WHAT TO DO
Could you copy every line from the material below in which "immunohistochemistry" appears?

PROVIDED ENTRIES
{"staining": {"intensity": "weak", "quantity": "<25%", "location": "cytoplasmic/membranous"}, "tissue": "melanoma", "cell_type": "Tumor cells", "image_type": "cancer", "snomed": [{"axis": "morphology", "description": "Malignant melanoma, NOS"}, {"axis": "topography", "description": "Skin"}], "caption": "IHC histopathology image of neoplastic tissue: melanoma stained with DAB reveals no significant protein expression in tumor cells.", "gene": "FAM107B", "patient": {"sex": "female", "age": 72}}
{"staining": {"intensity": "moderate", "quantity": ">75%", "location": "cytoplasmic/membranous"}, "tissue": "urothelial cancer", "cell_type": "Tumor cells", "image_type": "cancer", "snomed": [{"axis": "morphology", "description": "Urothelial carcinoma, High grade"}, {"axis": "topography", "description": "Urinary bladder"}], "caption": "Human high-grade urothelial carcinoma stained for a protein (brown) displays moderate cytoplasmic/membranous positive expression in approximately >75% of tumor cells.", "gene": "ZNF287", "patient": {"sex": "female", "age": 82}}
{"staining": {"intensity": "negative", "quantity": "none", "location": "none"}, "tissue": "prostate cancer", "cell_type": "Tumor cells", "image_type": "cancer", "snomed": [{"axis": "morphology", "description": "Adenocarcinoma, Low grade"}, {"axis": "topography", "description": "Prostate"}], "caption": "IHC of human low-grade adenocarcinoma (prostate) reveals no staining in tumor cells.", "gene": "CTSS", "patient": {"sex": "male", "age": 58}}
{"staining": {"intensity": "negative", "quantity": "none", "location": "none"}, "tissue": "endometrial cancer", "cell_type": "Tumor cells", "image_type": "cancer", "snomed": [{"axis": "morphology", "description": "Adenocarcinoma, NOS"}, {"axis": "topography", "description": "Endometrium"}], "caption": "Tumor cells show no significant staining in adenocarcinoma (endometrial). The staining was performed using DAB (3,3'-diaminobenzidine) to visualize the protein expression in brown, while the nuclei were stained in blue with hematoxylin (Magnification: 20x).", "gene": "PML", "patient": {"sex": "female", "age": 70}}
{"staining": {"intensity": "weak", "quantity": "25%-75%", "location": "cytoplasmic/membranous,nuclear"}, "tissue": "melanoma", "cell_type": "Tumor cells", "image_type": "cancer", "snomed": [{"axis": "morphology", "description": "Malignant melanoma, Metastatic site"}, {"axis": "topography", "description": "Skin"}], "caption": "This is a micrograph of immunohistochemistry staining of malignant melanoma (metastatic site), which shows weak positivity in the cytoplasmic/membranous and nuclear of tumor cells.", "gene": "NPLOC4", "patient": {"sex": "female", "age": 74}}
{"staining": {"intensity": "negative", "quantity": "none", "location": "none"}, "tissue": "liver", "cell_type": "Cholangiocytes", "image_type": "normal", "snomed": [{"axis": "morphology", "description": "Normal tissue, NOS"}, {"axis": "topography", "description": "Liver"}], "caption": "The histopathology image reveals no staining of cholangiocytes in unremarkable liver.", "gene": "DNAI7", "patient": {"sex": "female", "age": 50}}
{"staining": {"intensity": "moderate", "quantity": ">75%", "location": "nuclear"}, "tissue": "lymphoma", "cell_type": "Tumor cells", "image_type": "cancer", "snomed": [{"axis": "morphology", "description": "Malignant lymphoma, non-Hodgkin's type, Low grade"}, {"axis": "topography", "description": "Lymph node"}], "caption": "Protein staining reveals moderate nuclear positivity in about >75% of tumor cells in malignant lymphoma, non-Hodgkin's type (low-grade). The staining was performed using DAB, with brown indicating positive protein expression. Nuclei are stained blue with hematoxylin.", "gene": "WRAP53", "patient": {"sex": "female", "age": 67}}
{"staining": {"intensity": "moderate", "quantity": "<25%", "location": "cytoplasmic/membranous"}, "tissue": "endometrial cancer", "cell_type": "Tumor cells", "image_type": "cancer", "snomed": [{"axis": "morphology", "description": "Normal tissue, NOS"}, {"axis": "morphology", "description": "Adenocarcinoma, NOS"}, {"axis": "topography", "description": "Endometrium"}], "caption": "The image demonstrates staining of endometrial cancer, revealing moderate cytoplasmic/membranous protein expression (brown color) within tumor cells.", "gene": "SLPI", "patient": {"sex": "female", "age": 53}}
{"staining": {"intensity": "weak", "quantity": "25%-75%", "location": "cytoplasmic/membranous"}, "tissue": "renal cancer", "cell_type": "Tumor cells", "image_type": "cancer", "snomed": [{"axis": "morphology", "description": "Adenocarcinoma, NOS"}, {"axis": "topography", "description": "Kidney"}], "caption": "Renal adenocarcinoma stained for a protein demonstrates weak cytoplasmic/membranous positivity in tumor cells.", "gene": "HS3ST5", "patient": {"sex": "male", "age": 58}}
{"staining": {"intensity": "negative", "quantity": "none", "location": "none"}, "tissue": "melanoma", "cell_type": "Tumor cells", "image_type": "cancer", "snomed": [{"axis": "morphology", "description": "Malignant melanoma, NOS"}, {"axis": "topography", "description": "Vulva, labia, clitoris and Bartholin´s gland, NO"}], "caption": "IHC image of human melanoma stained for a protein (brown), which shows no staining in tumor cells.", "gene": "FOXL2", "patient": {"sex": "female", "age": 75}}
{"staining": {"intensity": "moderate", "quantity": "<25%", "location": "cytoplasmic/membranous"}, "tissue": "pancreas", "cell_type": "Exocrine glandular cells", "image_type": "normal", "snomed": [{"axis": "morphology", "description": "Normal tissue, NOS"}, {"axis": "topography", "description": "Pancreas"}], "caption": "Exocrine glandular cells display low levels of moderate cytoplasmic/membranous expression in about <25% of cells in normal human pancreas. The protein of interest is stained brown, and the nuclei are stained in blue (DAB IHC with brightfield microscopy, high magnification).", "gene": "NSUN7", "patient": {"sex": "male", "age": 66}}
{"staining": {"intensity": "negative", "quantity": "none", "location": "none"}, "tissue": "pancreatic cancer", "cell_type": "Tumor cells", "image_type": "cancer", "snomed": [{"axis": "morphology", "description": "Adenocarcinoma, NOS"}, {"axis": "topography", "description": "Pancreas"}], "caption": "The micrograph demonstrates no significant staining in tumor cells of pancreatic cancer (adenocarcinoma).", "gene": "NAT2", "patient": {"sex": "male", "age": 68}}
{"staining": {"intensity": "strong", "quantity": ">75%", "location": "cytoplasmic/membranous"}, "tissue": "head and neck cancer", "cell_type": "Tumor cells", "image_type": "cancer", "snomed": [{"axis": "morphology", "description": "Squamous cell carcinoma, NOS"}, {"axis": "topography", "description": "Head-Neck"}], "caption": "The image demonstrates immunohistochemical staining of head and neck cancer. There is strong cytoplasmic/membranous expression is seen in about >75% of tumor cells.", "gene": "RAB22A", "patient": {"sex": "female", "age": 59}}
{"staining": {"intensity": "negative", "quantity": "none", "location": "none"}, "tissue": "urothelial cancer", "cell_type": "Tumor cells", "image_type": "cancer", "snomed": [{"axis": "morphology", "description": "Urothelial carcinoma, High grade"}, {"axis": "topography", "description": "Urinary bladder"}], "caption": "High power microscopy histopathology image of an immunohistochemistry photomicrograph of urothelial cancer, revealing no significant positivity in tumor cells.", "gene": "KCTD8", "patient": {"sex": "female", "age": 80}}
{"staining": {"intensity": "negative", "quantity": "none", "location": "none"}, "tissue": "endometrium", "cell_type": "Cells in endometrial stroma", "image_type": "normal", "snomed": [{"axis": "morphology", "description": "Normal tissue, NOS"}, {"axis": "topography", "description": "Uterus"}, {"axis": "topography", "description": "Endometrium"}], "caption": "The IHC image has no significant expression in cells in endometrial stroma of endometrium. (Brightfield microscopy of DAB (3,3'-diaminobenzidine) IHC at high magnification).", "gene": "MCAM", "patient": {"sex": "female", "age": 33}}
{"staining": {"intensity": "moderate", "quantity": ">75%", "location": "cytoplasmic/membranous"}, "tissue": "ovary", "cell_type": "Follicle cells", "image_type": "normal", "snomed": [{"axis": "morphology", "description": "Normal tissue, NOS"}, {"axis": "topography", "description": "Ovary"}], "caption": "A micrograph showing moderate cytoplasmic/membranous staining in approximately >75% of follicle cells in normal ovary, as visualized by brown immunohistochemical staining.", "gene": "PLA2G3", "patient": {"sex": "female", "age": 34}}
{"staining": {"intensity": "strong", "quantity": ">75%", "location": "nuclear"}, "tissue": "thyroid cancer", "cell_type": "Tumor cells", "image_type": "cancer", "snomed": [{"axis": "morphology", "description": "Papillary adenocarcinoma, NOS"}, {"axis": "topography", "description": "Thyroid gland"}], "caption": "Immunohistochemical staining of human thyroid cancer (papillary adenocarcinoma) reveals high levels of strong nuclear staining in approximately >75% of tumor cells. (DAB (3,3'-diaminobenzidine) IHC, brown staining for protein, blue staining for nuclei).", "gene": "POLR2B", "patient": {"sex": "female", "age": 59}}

ANSWER TO THE PROBLEM
{"staining": {"intensity": "weak", "quantity": "25%-75%", "location": "cytoplasmic/membranous,nuclear"}, "tissue": "melanoma", "cell_type": "Tumor cells", "image_type": "cancer", "snomed": [{"axis": "morphology", "description": "Malignant melanoma, Metastatic site"}, {"axis": "topography", "description": "Skin"}], "caption": "This is a micrograph of immunohistochemistry staining of malignant melanoma (metastatic site), which shows weak positivity in the cytoplasmic/membranous and nuclear of tumor cells.", "gene": "NPLOC4", "patient": {"sex": "female", "age": 74}}
{"staining": {"intensity": "negative", "quantity": "none", "location": "none"}, "tissue": "urothelial cancer", "cell_type": "Tumor cells", "image_type": "cancer", "snomed": [{"axis": "morphology", "description": "Urothelial carcinoma, High grade"}, {"axis": "topography", "description": "Urinary bladder"}], "caption": "High power microscopy histopathology image of an immunohistochemistry photomicrograph of urothelial cancer, revealing no significant positivity in tumor cells.", "gene": "KCTD8", "patient": {"sex": "female", "age": 80}}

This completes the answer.